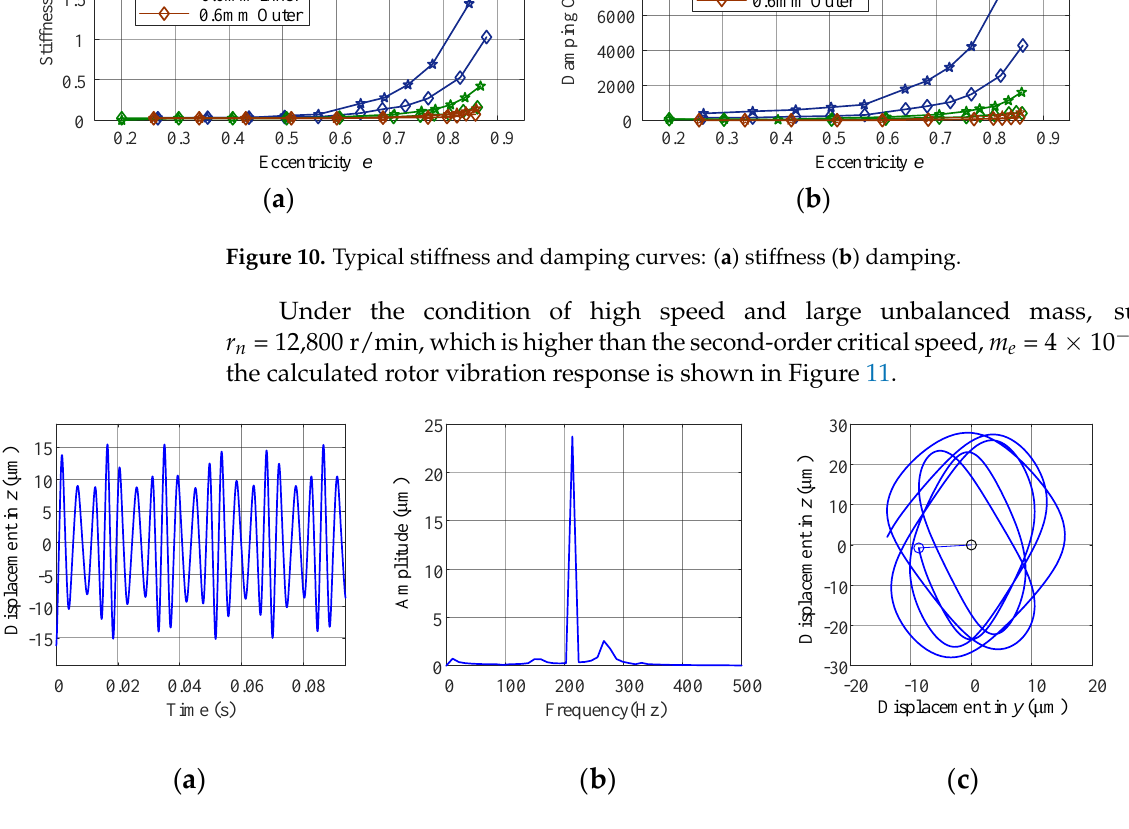
Figure 11. Vibration response under speed of r n = 12,800 r/min and unbalanced mass of m e = 4 × 10 − 4 kg·m. ( a ) time domain response; ( b ) frequency domain response; ( c ) displacement. The unbalanced mass increases, namely m e = 4 × 10 − 3 kg · m. Under the same high speed r n = 12,800 r/min, the vibration response of the rotor system is calculated, as shown in Figure 12.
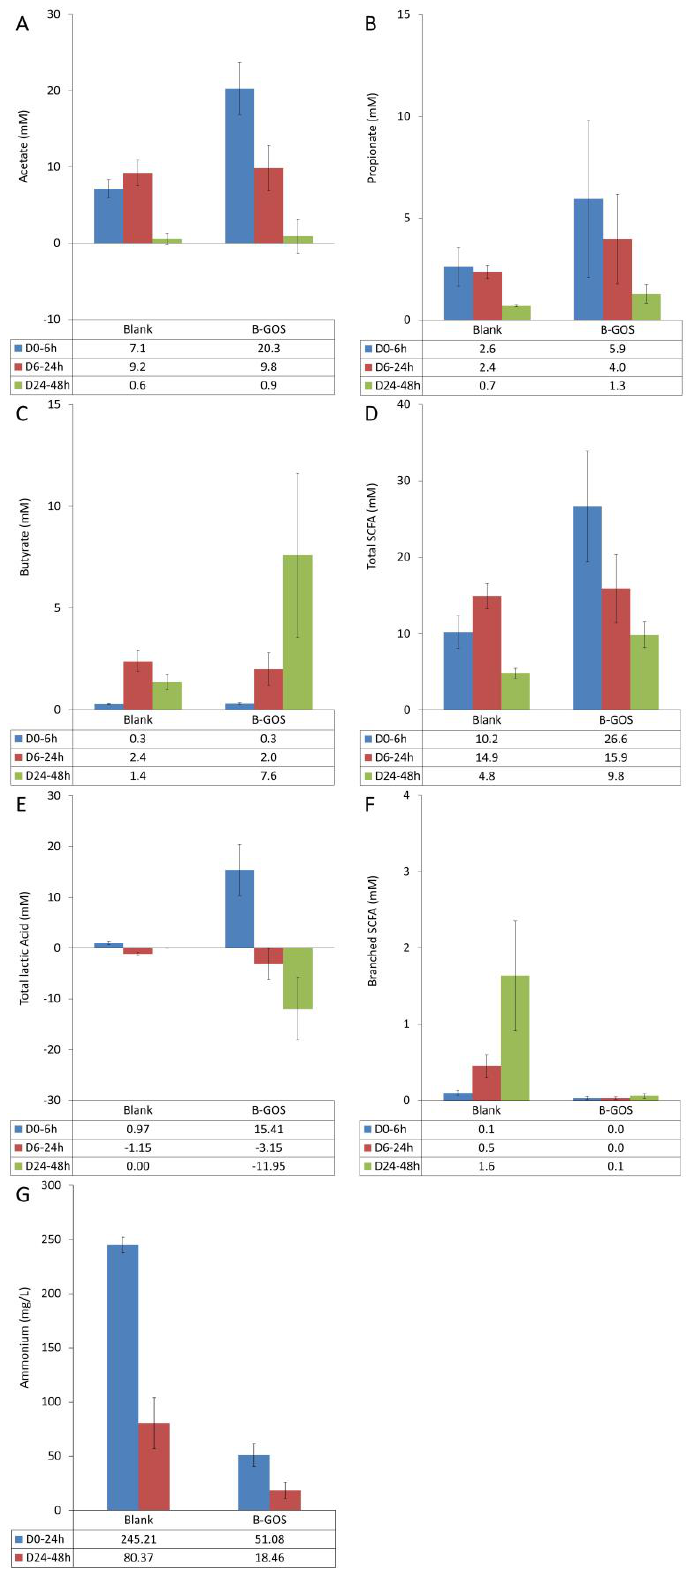
Figure 3. Microbial metabolic activity ( A ) acetate, ( B ) propionate, ( C ) butyrate, ( D ) total SCFA, ( E ) lactate, ( F ) branched SCFA, and ( G ) ammonium. Measurements were collected in triplicate. Data for average values were derived using data from Donors A/B/C. Error bars represent standard deviation. GOS = Bimuno ® galactooligosaccharide; SCFA = short-chain fatty acid.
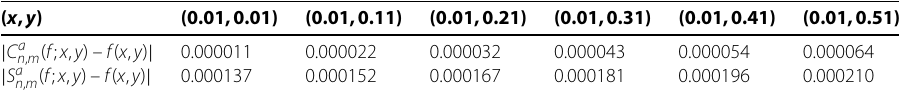
Table 2 Error of approximation for C a n , m and S a n , m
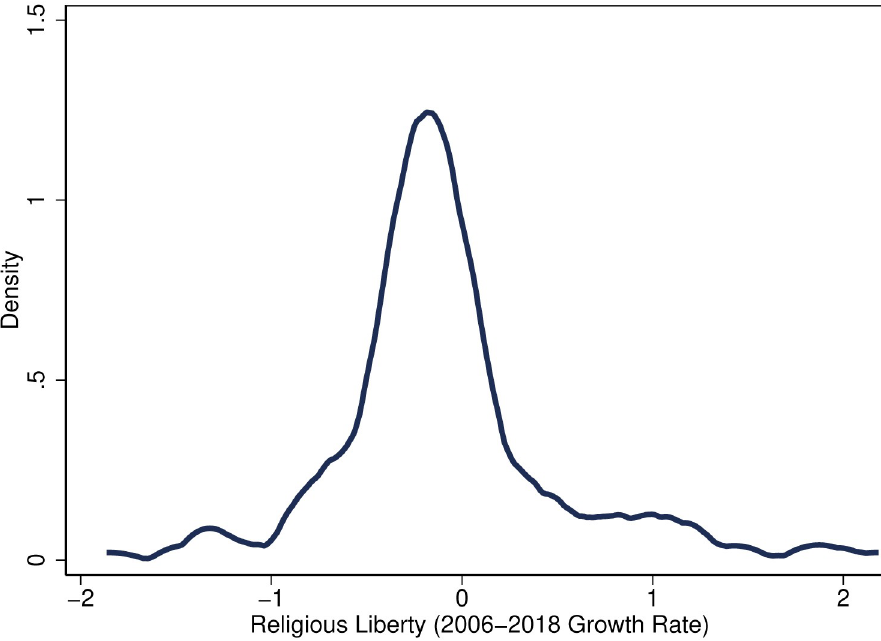
Fig 4. Distribution in growth in religious liberty, 2006-2018. Sources: Varieties of Democracy. The figure plots the distribution of growth rates in the religious liberty index between 2006 and 2018 across countries. The sample is trimmed so that there is no observation with a growth rate above 300% or below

# WHAT IS EXPECTED
Would you restate the listing word for word without its pictures?

# YOUR SOLUTION
Figure 11. Vibration response under speed of r n = 12,800 r/min and unbalanced mass of m e = 4 × 10 − 4 kg·m. ( a ) time domain response; ( b ) frequency domain response; ( c ) displacement. The unbalanced mass increases, namely m e = 4 × 10 − 3 kg · m. Under the same high speed r n = 12,800 r/min, the vibration response of the rotor system is calculated, as shown in Figure 12.
Figure 3. Microbial metabolic activity ( A ) acetate, ( B ) propionate, ( C ) butyrate, ( D ) total SCFA, ( E ) lactate, ( F ) branched SCFA, and ( G ) ammonium. Measurements were collected in triplicate. Data for average values were derived using data from Donors A/B/C. Error bars represent standard deviation. GOS = Bimuno ® galactooligosaccharide; SCFA = short-chain fatty acid.
Table 2 Error of approximation for C a n , m and S a n , m
Fig 4. Distribution in growth in religious liberty, 2006-2018. Sources: Varieties of Democracy. The figure plots the distribution of growth rates in the religious liberty index between 2006 and 2018 across countries. The sample is trimmed so that there is no observation with a growth rate above 300% or below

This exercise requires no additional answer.